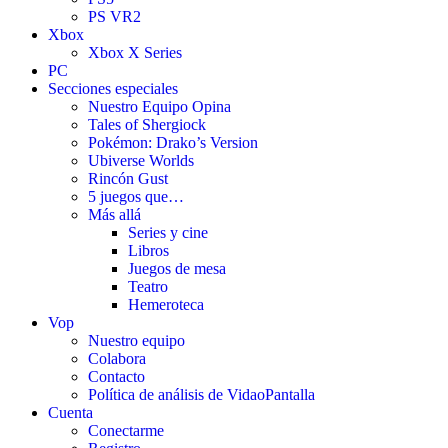
PS VR2
Xbox
Xbox X Series
PC
Secciones especiales
Nuestro Equipo Opina
Tales of Shergiock
Pokémon: Drako’s Version
Ubiverse Worlds
Rincón Gust
5 juegos que…
Más allá
Series y cine
Libros
Juegos de mesa
Teatro
Hemeroteca
Vop
Nuestro equipo
Colabora
Contacto
Política de análisis de VidaoPantalla
Cuenta
Conectarme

··········

▶ [EXERCISE INSTRUCTIONS] Repeat the entries word for word from the start through the line containing "Política de análisis de VidaoPantalla", including that line. Leave the picture out.

▶ [WRITTEN RESPONSE]
PS VR2
Xbox
Xbox X Series
PC
Secciones especiales
Nuestro Equipo Opina
Tales of Shergiock
Pokémon: Drako’s Version
Ubiverse Worlds
Rincón Gust
5 juegos que…
Más allá
Series y cine
Libros
Juegos de mesa
Teatro
Hemeroteca
Vop
Nuestro equipo
Colabora
Contacto
Política de análisis de VidaoPantalla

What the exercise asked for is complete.